Some pronouns take their gender using the same convention. The third person neuter singular pronoun “zi” can become “zio” or “zia” to mean “he” or “she”. In single letter form this becomes “zo” and “za”. Plural gendered constructions are also possible. A body of males could be referred to as “zoz”. “Ze” will most probably be used instead of “zi”. 
A number of non-noun words end in -o or -a. These include “ya”, “no”, “sa” and “so”, meaning “yes”, “no”, “this/here” and “that yonder”.

A simpler approach may be to gender nouns with -zoand-zawhich agrees with the system proposed for gendered agent nouns and maintains the option for neutral words ending in -o or -a. Non-agent nouns can be gendered by using “zo” and “za” as prefixes.
Possession.
The use of the apostrophe, particularly for possession, is something that seems to baffle many native English speakers. A basic guideline is that if a word is both plural and ending in -s put an apostrophe at the end. If it is not both plural and ending in -s then add -’s. Children is plural but does not end in -s so becomes “children’s”. Not that difficult! Of course, English being the eccentric language it is there are oddities. Possessive pronouns such as “mine”, “yours”, “his”, “hers” and “whose” don’t take apostrophes, but “one’s” does.  
There is no possessive apostrophe in Diinlang. In Diinlang there are several ways to indicate possession. One is the “_ of xxx” construction used in many European languages. The Diinlang word for “of” or “from” is “di” which can be represented by the single letter “d”. Incidentally, rather than saying “a play by Shakespeare” in Diinlang the construction would translate as “ a play from Shakespeare” so use “d” or “di”.
Possession can also be indicated by using the noun or pronoun as an adjective. “John’s book” and “his book” translates as “John book” and “he book”. Since this is a noun phrase this construction will often have an article before the noun or pronoun, for example “the John book” or “those John books”.

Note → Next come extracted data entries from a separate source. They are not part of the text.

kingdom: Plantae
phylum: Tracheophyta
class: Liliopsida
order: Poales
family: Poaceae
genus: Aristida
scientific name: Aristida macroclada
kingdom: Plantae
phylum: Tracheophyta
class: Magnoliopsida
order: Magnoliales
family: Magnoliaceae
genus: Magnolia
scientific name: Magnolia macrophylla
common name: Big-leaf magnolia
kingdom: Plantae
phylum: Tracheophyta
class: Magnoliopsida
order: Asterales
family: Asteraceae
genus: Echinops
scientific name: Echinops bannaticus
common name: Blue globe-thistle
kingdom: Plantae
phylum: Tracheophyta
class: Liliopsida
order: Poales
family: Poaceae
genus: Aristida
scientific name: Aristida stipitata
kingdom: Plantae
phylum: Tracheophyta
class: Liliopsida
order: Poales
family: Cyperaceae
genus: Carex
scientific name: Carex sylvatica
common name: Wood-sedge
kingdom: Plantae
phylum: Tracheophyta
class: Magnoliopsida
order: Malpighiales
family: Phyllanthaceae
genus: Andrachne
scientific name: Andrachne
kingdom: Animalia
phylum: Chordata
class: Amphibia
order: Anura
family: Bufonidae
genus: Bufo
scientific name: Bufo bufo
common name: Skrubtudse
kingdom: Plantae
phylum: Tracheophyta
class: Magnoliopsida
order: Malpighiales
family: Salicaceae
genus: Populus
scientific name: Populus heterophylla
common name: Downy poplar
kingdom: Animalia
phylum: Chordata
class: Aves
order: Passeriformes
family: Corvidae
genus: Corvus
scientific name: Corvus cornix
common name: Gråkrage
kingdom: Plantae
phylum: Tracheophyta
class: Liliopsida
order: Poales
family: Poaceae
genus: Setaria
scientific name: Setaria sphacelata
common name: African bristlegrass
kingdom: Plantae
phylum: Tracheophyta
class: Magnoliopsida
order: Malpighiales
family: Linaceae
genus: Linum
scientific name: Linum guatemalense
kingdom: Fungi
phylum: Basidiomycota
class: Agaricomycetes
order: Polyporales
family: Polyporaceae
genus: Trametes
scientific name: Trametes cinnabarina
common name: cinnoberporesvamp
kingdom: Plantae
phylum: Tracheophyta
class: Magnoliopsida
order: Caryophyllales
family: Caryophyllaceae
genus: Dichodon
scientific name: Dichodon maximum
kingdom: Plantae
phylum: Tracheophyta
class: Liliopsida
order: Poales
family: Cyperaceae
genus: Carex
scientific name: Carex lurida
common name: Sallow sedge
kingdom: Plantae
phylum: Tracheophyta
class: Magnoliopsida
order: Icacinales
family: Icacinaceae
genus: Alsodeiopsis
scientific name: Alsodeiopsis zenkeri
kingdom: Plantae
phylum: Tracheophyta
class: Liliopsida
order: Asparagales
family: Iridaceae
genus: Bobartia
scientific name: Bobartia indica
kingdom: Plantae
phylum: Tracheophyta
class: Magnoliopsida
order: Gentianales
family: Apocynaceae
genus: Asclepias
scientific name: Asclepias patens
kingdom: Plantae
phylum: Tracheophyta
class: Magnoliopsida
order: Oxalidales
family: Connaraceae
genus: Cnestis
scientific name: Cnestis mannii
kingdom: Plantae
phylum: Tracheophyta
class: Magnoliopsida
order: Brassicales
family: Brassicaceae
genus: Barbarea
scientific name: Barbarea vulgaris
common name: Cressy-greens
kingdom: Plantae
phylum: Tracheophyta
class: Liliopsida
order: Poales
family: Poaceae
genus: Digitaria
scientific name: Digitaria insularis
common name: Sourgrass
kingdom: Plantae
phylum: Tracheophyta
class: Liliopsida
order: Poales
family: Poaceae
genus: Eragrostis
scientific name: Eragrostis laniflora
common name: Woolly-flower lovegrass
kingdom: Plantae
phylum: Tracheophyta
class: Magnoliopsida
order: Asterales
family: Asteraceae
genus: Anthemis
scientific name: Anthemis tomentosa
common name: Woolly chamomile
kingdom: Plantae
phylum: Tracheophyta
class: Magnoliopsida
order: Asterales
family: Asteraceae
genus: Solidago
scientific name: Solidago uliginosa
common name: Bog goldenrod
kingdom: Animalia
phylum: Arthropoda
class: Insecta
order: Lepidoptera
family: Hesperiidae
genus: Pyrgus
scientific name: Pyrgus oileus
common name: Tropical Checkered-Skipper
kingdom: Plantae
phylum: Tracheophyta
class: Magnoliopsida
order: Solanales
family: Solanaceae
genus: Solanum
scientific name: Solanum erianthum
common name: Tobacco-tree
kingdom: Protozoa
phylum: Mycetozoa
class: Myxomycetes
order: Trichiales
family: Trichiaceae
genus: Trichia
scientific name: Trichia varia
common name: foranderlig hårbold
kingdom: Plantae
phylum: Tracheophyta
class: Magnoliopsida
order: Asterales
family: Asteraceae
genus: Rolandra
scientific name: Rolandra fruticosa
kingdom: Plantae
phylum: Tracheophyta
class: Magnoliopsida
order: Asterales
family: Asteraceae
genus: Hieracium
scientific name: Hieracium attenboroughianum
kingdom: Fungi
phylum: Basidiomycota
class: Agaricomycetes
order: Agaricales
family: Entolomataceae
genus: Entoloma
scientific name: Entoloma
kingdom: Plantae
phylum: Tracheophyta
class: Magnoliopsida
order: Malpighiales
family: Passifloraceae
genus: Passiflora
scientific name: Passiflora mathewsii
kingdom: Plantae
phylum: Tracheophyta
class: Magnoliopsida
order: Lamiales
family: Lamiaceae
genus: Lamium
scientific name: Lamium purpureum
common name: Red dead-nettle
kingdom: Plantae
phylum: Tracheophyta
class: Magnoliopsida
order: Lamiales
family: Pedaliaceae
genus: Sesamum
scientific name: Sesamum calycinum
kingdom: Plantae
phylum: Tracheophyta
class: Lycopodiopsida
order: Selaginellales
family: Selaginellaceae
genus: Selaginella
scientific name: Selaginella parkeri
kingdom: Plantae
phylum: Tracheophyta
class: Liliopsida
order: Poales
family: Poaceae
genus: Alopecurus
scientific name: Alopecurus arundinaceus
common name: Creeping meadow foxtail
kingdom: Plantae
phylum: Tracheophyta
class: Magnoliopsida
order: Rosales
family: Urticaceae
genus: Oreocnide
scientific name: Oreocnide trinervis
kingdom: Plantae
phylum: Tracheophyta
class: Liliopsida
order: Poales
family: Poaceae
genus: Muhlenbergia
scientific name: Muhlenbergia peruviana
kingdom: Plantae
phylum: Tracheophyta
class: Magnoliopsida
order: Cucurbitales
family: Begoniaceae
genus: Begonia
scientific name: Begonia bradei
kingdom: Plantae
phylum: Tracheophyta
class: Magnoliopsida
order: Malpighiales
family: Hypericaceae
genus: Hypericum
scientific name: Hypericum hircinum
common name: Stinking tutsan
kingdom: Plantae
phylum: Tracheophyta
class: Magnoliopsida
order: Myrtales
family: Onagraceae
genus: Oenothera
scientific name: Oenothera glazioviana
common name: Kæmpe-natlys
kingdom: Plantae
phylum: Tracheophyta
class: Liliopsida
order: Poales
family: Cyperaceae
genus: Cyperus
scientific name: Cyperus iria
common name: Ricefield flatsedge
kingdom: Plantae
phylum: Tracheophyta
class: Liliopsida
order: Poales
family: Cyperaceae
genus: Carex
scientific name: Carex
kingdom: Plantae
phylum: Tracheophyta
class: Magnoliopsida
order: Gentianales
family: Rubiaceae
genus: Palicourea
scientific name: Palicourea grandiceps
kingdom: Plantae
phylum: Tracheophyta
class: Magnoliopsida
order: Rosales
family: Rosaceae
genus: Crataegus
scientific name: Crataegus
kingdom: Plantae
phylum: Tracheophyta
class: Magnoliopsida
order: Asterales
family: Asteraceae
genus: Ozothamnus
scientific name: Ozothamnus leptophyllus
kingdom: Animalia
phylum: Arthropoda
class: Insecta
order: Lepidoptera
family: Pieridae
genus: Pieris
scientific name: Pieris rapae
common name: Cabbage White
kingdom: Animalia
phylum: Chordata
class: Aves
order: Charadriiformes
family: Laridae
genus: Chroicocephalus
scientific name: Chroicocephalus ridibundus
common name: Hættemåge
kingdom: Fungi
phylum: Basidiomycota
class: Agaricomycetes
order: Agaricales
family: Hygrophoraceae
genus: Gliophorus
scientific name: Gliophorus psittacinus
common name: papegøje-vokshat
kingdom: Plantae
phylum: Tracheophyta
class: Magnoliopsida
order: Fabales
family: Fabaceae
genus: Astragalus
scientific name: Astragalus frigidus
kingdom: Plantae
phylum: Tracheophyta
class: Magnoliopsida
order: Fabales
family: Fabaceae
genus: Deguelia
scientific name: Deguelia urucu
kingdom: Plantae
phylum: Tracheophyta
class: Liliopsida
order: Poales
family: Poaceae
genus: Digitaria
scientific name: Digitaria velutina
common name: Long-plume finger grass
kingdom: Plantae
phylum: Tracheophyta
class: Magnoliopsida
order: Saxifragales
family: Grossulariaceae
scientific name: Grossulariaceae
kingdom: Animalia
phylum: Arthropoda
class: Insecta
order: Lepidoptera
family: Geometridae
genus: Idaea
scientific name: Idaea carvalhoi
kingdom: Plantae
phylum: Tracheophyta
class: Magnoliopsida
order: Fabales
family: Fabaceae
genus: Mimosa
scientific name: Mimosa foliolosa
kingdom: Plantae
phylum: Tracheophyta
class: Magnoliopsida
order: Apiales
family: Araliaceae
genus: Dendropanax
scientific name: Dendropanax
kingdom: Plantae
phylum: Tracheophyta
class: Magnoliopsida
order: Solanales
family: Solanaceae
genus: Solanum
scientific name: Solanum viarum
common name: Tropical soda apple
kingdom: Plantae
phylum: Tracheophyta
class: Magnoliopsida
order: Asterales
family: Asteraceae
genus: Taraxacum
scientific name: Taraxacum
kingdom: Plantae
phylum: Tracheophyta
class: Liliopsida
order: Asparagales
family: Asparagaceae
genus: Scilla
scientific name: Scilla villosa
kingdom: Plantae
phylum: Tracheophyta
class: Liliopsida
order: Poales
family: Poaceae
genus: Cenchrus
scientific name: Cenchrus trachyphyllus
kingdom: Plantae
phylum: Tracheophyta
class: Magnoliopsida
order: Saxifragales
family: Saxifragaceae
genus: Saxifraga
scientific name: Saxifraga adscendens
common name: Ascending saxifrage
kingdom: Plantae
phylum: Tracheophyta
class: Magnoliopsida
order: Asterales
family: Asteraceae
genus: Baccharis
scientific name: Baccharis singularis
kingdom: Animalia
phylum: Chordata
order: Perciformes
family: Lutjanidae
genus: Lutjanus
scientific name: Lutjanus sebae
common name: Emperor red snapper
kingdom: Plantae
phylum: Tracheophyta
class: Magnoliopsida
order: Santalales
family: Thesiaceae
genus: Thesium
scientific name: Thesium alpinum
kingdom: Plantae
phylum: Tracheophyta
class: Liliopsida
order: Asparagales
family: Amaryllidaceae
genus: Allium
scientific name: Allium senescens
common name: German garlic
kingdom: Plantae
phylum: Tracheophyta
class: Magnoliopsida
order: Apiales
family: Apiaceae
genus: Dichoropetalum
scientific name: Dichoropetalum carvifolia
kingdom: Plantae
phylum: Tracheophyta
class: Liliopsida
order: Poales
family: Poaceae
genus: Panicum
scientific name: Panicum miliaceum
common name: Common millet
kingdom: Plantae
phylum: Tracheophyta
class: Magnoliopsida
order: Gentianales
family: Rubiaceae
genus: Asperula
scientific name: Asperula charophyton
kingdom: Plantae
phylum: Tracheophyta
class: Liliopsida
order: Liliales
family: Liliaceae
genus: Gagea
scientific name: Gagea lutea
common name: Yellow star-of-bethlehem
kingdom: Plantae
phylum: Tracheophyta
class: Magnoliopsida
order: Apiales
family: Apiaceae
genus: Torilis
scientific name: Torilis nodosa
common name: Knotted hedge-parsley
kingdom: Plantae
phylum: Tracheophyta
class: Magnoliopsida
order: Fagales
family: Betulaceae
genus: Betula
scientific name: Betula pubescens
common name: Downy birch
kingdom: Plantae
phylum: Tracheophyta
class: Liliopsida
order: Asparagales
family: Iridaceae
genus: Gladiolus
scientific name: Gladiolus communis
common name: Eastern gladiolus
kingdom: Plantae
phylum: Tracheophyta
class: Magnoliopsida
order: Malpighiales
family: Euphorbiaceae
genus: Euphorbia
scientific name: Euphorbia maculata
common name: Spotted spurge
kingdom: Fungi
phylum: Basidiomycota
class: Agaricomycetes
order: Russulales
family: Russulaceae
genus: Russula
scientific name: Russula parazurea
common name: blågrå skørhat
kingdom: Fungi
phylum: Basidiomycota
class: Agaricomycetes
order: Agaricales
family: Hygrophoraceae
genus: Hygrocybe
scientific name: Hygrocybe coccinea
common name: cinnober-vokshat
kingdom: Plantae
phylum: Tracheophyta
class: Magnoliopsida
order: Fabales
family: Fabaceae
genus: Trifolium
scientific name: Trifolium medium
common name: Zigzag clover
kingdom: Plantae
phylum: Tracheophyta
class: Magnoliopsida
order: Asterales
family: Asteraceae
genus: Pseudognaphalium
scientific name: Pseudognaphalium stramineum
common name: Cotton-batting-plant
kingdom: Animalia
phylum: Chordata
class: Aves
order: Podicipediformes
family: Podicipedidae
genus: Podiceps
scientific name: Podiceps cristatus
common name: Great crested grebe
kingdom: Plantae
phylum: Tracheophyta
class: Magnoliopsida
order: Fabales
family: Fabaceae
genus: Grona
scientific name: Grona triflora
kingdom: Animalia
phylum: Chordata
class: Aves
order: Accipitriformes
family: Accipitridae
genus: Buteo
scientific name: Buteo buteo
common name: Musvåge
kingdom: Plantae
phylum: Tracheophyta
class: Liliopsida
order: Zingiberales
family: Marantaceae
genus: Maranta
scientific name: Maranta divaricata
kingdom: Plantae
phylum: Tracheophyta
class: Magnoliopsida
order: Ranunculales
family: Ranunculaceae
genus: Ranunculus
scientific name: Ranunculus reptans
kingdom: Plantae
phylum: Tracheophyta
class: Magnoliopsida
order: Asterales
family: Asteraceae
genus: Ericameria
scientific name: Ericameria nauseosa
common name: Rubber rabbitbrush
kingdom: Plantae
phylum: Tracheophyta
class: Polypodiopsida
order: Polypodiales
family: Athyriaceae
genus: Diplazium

Sometimes there is a need to emphasise possession. In English you might say “Dean and myself got beers. I held his”. To an English speaker it is obvious that it is Dean’s beer that I was holding. In Diinlang “his” is usually replaced by “zio”. Such a sentence could be translated as “I held him”. When the possessive nature of a noun or pronoun needs emphasis the marker “vo” is placed after it. “I held his” would be correctly written “mi held zio vo” or “m held zo vo”.